That last pic is amazing. All the frags are growing like crazy, and the polyp extension on the acro is great.

I just bought a Clam and some Long-Bar Xenia on Friday. I will try to get some pics to share this week.


----------



## nismo driver (Jan 27, 2004)

Coldfire said:


> That last pic is amazing. All the frags are growing like crazy, and the polyp extension on the acro is great.
> 
> I just bought a Clam and some Long-Bar Xenia on Friday. I will try to get some pics to share this week.


thanks man its kind of difficult to really get the color captured with the halide lighting and my middle of the raod camera

heres a FTS from just now


----------



## Coldfire (Aug 20, 2003)

Great looking Reef! I love how shallow that tank is, the MH must really pount the top and center of the reef structure. Plus, the ends still get amazing power even though they are dimmer. A great place for LPS's and Softs.

Are you using one of those newer SunPods HQI's? If so, what are your thoughts about the fixture?


----------



## nismo driver (Jan 27, 2004)

Coldfire said:


> Great looking Reef! I love how shallow that tank is, the MH must really pount the top and center of the reef structure. Plus, the ends still get amazing power even though they are dimmer. A great place for LPS's and Softs.
> 
> Are you using one of those newer SunPods HQI's? If so, what are your thoughts about the fixture?


thanks and yes its a sunpod i got the 70 watt so its just barely enough for the center of the tank, i would be better off with the 36 inch dual 150s even though it would hang over the sides a few inchs.. OR even better would be to get retro fit kits for another 70 w or two 150's and two t5ho's for actinic.. the sunpod came with a 14k bulb which did bring out more color but i changed it to a 10k to get the most par out of the fixture so now i could use some actinic to really get the best color.. i guess if i went to 150 w bulbs i could run 14k again and it would be less expensive then getting the extra t5's..


----------



## Coldfire (Aug 20, 2003)

A few questions for you.

What do you think about the blue and white moonlights? 
How long have you had the fixture? Have you had any issues with the ballast? The reason I ask, is that I used to run a Current PC fixture and one of the ballast went out. I was wondering if that was a fluke or if Current USA's ballast has a shorter life span?

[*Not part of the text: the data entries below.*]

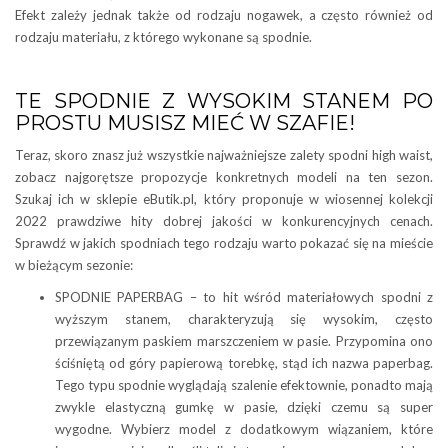
Efekt zależy jednak także od rodzaju nogawek, a często również od
rodzaju materiału, z którego wykonane są spodnie.
TE SPODNIE Z WYSOKIM STANEM PO
PROSTU MUSISZ MIEĆ W SZAFIE!
Teraz, skoro znasz już wszystkie najważniejsze zalety spodni high waist,
zobacz najgorętsze propozycje konkretnych modeli na ten sezon.
Szukaj ich w sklepie eButik.pl, który proponuje w wiosennej kolekcji
2022 prawdziwe hity dobrej jakości w konkurencyjnych cenach.
Sprawdź w jakich spodniach tego rodzaju warto pokazać się na mieście
w bieżącym sezonie:
SPODNIE PAPERBAG – to hit wśród materiałowych spodni z
wyższym stanem, charakteryzują się wysokim, często
przewiązanym paskiem marszczeniem w pasie. Przypomina ono
ściśniętą od góry papierową torebkę, stąd ich nazwa paperbag.
Tego typu spodnie wyglądają szalenie efektownie, ponadto mają
zwykle elastyczną gumkę w pasie, dzięki czemu są super
wygodne. Wybierz model z dodatkowym wiązaniem, które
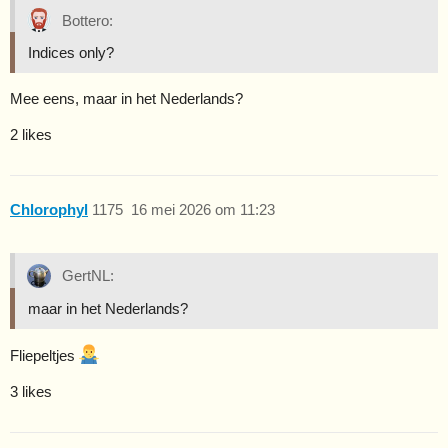
Bottero:
Indices only?
Mee eens, maar in het Nederlands?
2 likes
Chlorophyl
1175
16 mei 2026 om 11:23
GertNL:
maar in het Nederlands?
Fliepeltjes
3 likes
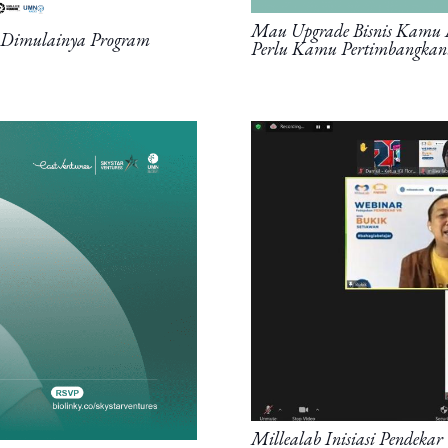
Mau Upgrade Bisnis Kamu Me
i Dimulainya Program
Perlu Kamu Pertimbangkan
Millealab Inisiasi Pendeka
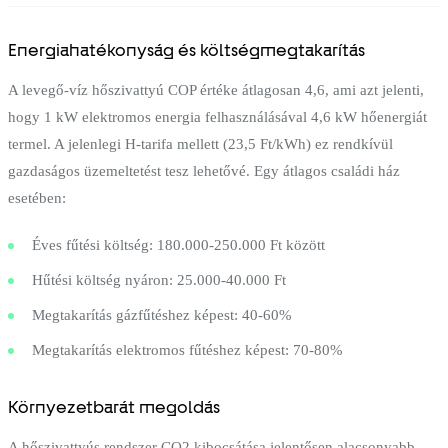
Energiahatékonyság és költségmegtakarítás
A levegő-víz hőszivattyú COP értéke átlagosan 4,6, ami azt jelenti,
hogy 1 kW elektromos energia felhasználásával 4,6 kW hőenergiát
termel. A jelenlegi H-tarifa mellett (23,5 Ft/kWh) ez rendkívül
gazdaságos üzemeltetést tesz lehetővé. Egy átlagos családi ház
esetében:
Éves fűtési költség: 180.000-250.000 Ft között
Hűtési költség nyáron: 25.000-40.000 Ft
Megtakarítás gázfűtéshez képest: 40-60%
Megtakarítás elektromos fűtéshez képest: 70-80%
Környezetbarát megoldás
A hőszivattyús rendszer CO2 kibocsátása jelentősen alacsonyabb,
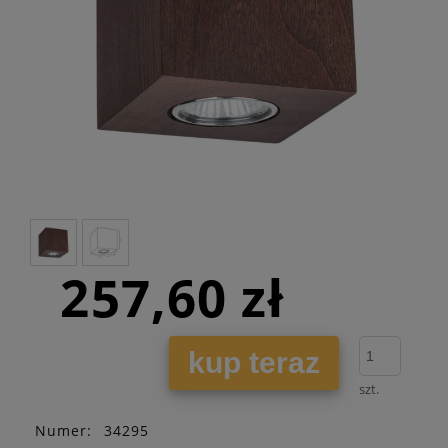
257,60 zł
kup teraz
szt.
Numer:
34295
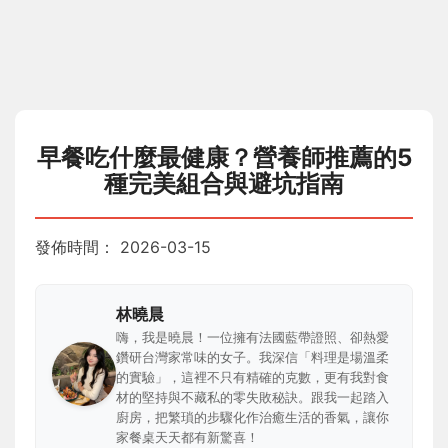
早餐吃什麼最健康？營養師推薦的5
種完美組合與避坑指南
發佈時間：
2026-03-15
林曉晨
嗨，我是曉晨！一位擁有法國藍帶證照、卻熱愛
鑽研台灣家常味的女子。我深信「料理是場溫柔
的實驗」，這裡不只有精確的克數，更有我對食
材的堅持與不藏私的零失敗秘訣。跟我一起踏入
廚房，把繁瑣的步驟化作治癒生活的香氣，讓你
家餐桌天天都有新驚喜！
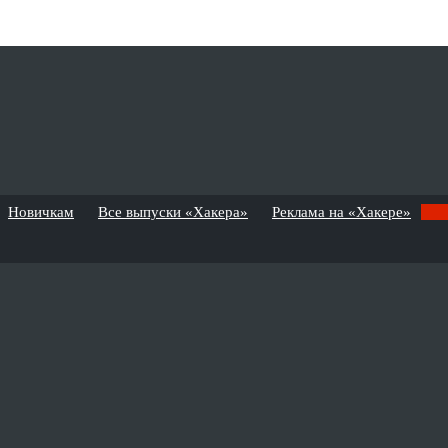
Новичкам
Все выпуски «Хакера»
Реклама на «Хакере»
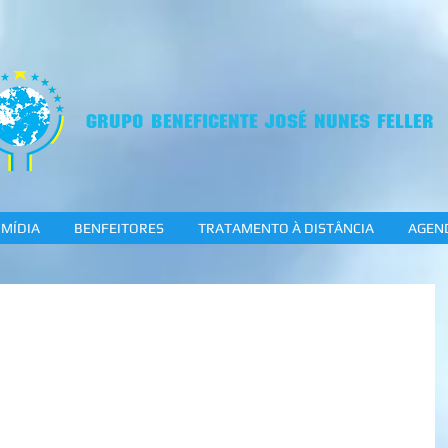
GRUPO BENEFICENTE JOSÉ NUNES FELLER
MÍDIA
BENFEITORES
TRATAMENTO À DISTÂNCIA
AGEN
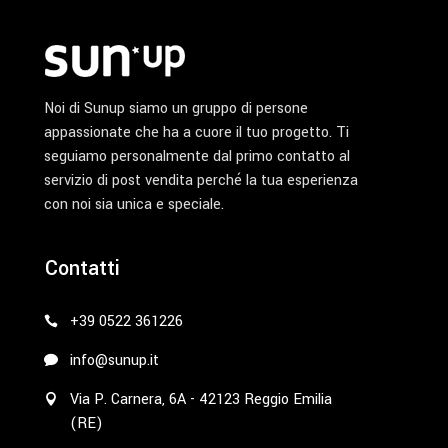
Noi di Sunup siamo un gruppo di persone
appassionate che ha a cuore il tuo progetto. Ti
seguiamo personalmente dal primo contatto al
servizio di post vendita perché la tua esperienza
con noi sia unica e speciale.
Contatti
+39 0522 361226
info@sunup.it
Via P. Carnera, 6A - 42123 Reggio Emilia
(RE)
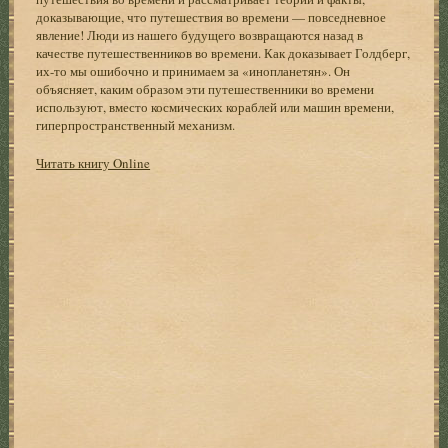
доказывающие, что путешествия во времени — повседневное
явление! Люди из нашего будущего возвращаются назад в
качестве путешественников во времени. Как доказывает Голдберг,
их-то мы ошибочно и принимаем за «инопланетян». Он
объясняет, каким образом эти путешественники во времени
используют, вместо космических кораблей или машин времени,
гиперпространственный механизм.
Читать книгу Online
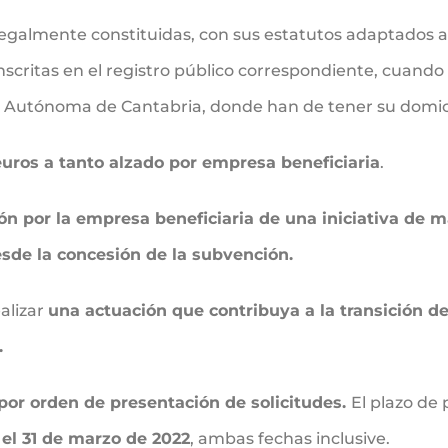
legalmente constituidas, con sus estatutos adaptados a 
inscritas en el registro público correspondiente, cuando
d Autónoma de Cantabria, donde han de tener su domicil
uros a tanto alzado por empresa beneficiaria
.
ión por la empresa beneficiaria de una iniciativa de
de la concesión de la subvención.
alizar
una actuación que contribuya a la transición d
.
por orden de presentación de solicitudes.
El plazo de
 el 31 de marzo de 2022
, ambas fechas inclusive.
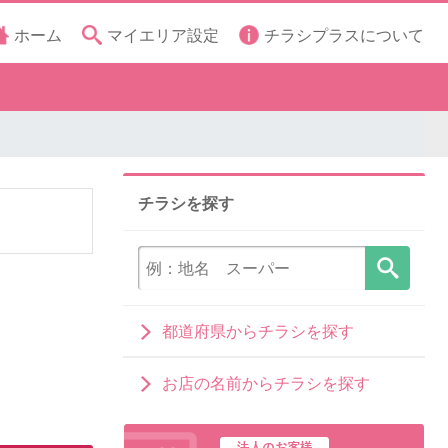
ホーム
マイエリア設定
チラシプラスについて
チラシを探す
都道府県からチラシを探す
お店の名前からチラシを探す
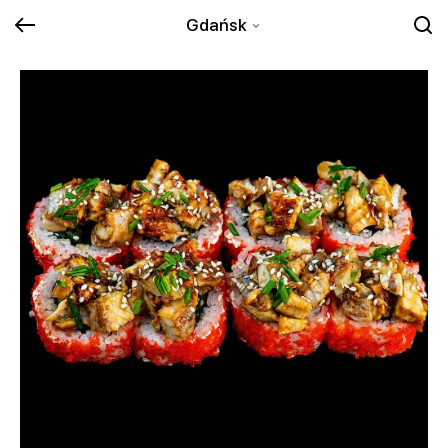
Gdańsk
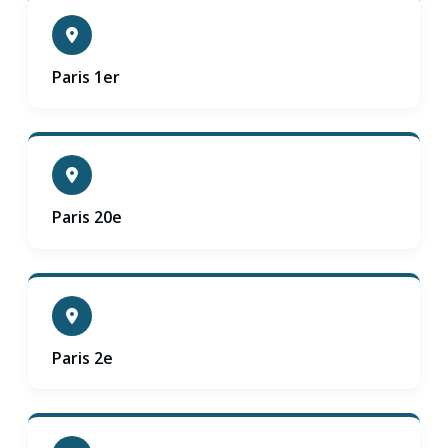
Paris 1er
Paris 20e
Paris 2e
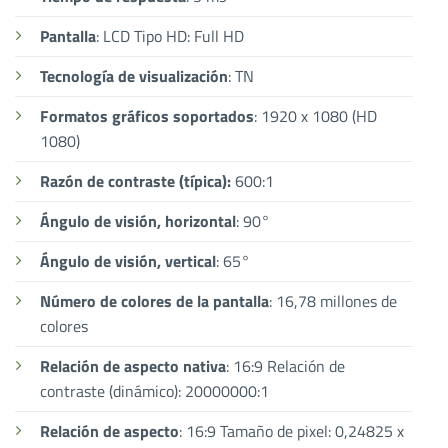
Pantalla
: LCD Tipo HD: Full HD
Tecnología de visualización
: TN
Formatos gráficos soportados
: 1920 x 1080 (HD
1080)
Razón de contraste (típica):
600:1
Ángulo de visión, horizontal
: 90°
Ángulo de visión, vertical
: 65°
Número de colores de la pantalla
: 16,78 millones de
colores
Relación de aspecto nativa
: 16:9 Relación de
contraste (dinámico): 20000000:1
Relación de aspecto
: 16:9 Tamaño de pixel: 0,24825 x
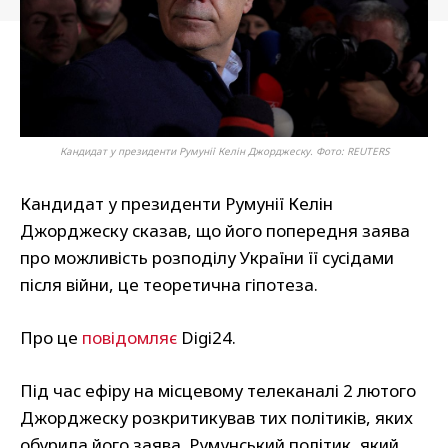
Кандидат у президенти Румунії Келін Джорджеску. Фото: REUTERS
Кандидат у президенти Румунії Келін
Джорджеску сказав, що його попередня заява
про можливість розподілу України її сусідами
після війни, це теоретична гіпотеза.
Про це
повідомляє
Digi24.
Під час ефіру на місцевому телеканалі 2 лютого
Джорджеску розкритикував тих політиків, яких
обурила його заява. Румунський політик, який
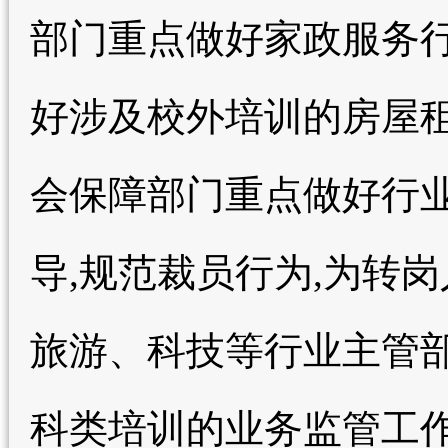
部门重点做好家政服务
好涉及校外培训的房屋
会保障部门重点做好行
导,规范裁员行为,为转
旅游、科技等行业主管
科类培训的业务监管工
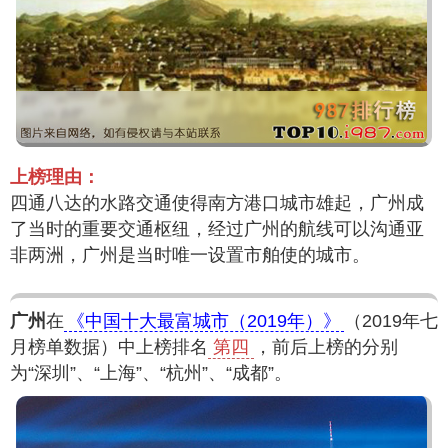
上榜理由：
四通八达的水路交通使得南方港口城市雄起，广州成
了当时的重要交通枢纽，经过广州的航线可以沟通亚
非两洲，广州是当时唯一设置市舶使的城市。
广州
在
《中国十大最富城市（2019年）》
（2019年七
月榜单数据）中上榜排名
第四
，前后上榜的分别
为“深圳”、“上海”、“杭州”、“成都”。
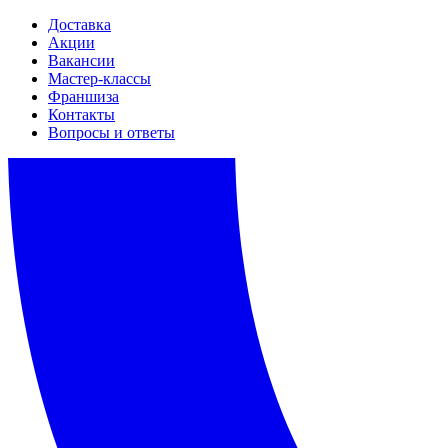
Доставка
Акции
Вакансии
Мастер-классы
Франшиза
Контакты
Вопросы и ответы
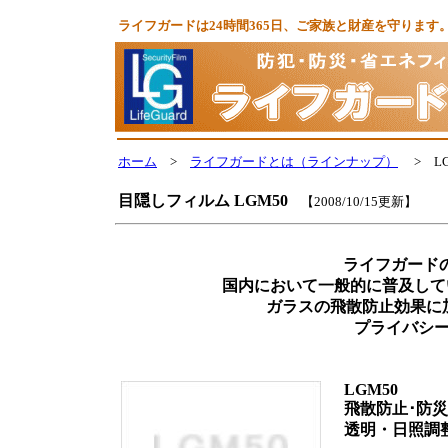
ライフガードは24時間365日、ご家族と財産を守りま
ホーム
>
ライフガードとは（ラインナップ）
> L
目隠しフィルム LGM50
【2008/10/15更新】
ライフガードの
国内において一般的に普及して
ガラスの飛散防止効果に
プライバシ
LGM50
飛散防止･防災
透明・日照調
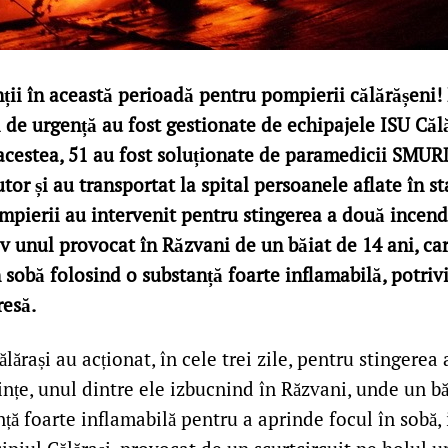
nții în această perioadă pentru pompierii călărășeni!
i de urgență au fost gestionate de echipajele ISU Călăr
acestea, 51 au fost soluționate de paramedicii SMUR
tor și au transportat la spital persoanele aflate în st
mpierii au intervenit pentru stingerea a două incendi
iv unul provocat în Răzvani de un băiat de 14 ani, car
 sobă folosind o substanță foarte inflamabilă, potriv
resă.
lărași au acționat, în cele trei zile, pentru stingerea
nțe, unul dintre ele izbucnind în Răzvani, unde un bă
nță foarte inflamabilă pentru a aprinde focul în sobă, 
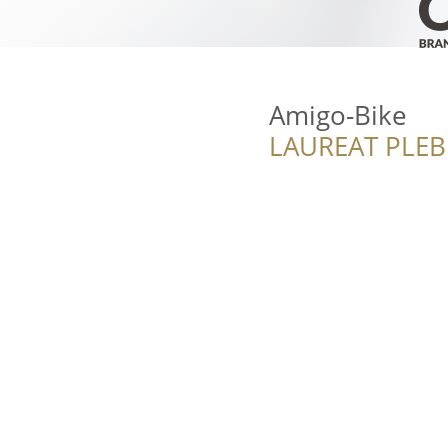
Amigo-Bike
LAUREAT PLEB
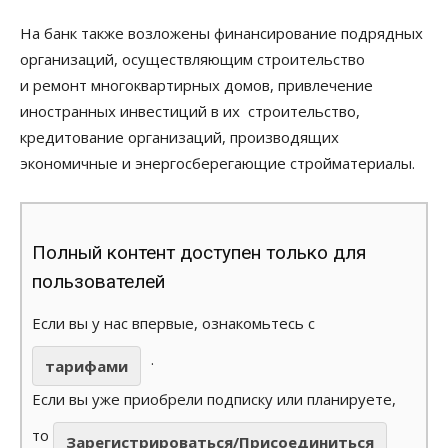
На банк также возложены финансирование подрядных
организаций, осуществляющим строительство
и ремонт многоквартирных домов, привлечение
иностранных инвестиций в их строительство,
кредитование организаций, производящих
экономичные и энергосберегающие стройматериалы.
Полный контент доступен только для
пользователей
Если вы у нас впервые, ознакомьтесь с
.
тарифами
Если вы уже приобрели подписку или планируете,
то
Зарегистрироваться/Присоединиться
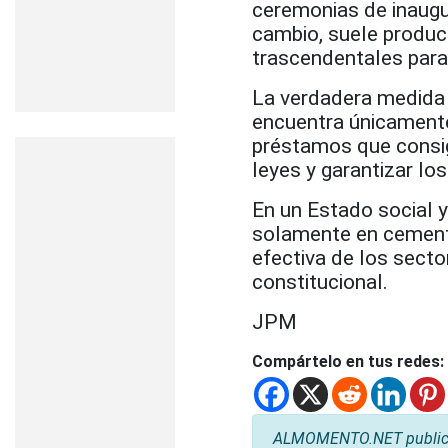
ceremonias de inaugu
cambio, suele produc
trascendentales para 
La verdadera medida 
encuentra únicamente 
préstamos que consig
leyes y garantizar l
En un Estado social 
solamente en cemento
efectiva de los secto
constitucional.
JPM
Compártelo en tus redes:
ALMOMENTO.NET publica l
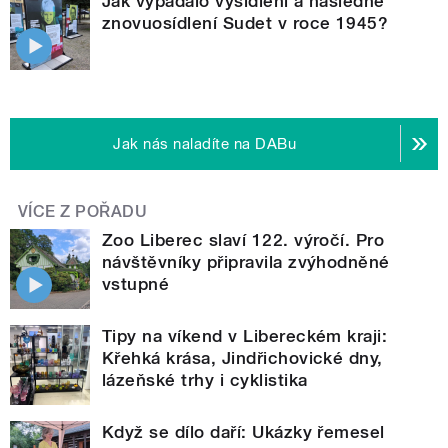
Jak vypadalo vysídlení a následné
znovuosídlení Sudet v roce 1945?
Jak nás naladíte na DABu
VÍCE Z POŘADU
Zoo Liberec slaví 122. výročí. Pro
návštěvníky připravila zvýhodněné
vstupné
Tipy na víkend v Libereckém kraji:
Křehká krása, Jindřichovické dny,
lázeňské trhy i cyklistika
Když se dílo daří: Ukázky řemesel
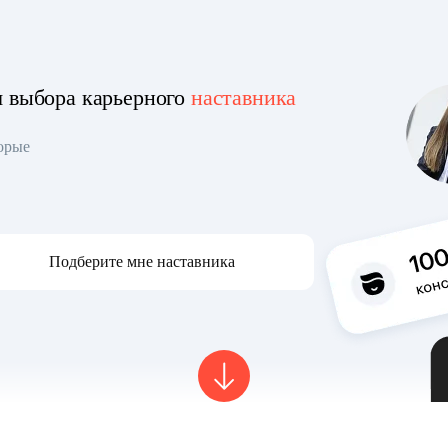
я выбора карьерного
наставника
торые
Подберите мне наставника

Yeah, running a 150w HQI on that tank would pound the top of that reef. Hell, if you added a second 70w MH that would be tons of light. The only problem would be that you would have to be all sorts of crafty to figure out how to add an additional light with your current one.

Currently, I run one 150 HQI 14K. The reef gets tons of light, and I am growing Monti Dig on the substrate. Granted, Montiporas don't need a ton of light like Acros, but I was still impressed with the growth I am getting with it being on the bottom. I have also wondered how I could add a Actinic light to the tank, because I love the way it make green corals bioflurence. All-in-all, I am very happy with just the MH with no actinic. I have also thought of how to add a second MH and run a 20K bulb in the second one, but I have not figured out how to get even light throughout the tank to "blend" the 14K & 20K bulbs. Oh well.


----------



## nismo driver (Jan 27, 2004)

Coldfire said:


> A few questions for you.
> 
> What do you think about the blue and white moonlights?
> How long have you had the fixture? Have you had any issues with the ballast? The reason I ask, is that I used to run a Current PC fixture and one of the ballast went out. I was wondering if that was a fluke or if Current USA's ballast has a shorter life span?
> ...


only issue was the stock bulb blew after three months. i did like the 14k light but with only 70w i want to get the most par possible..

to get 2 70w over the tank i would strip the fan reflector and balast out of the sunpod and use the parts towards putting together a custom hood with the additional dual t5 ho's

but that will cost about another 200 - 300 i dont feel like spending right now and ht single 70 w is doing quite good.

start a thread of some shots of your set up coldfire


----------



## Coldfire (Aug 20, 2003)

Thanks for the information.

Ok. The lights cut off about an hour ago, but I will take some pics and post them tomorrow when they come back on.


----------



## nismo driver (Jan 27, 2004)




----------



## redbellyman21 (Jun 27, 2004)

nismo driver said:


> View attachment 156297
> 
> 
> View attachment 156299
> ...


always loved ur sps! nice shots man good growth


----------



## nismo driver (Jan 27, 2004)

thank you

that greem digi went through a growth spurt and grew like a weed, its crazy i used to be so concerned about mounting any frag that broke off now the bottom of the tank has about half dozen one inch frags scattered about, if they grow they grow if not the ehhh.. no loss..

i wish i had tanked some good pictures of my purple digi wheni purchase that, its quadrupled in size and colored niccely


----------



## nismo driver (Jan 27, 2004)

i take a million pictures of everything but for somereason enver of this frag, i guess since teh polyps are kind of bron and the branching is loose its not as appealing as some of teh other stuff..


----------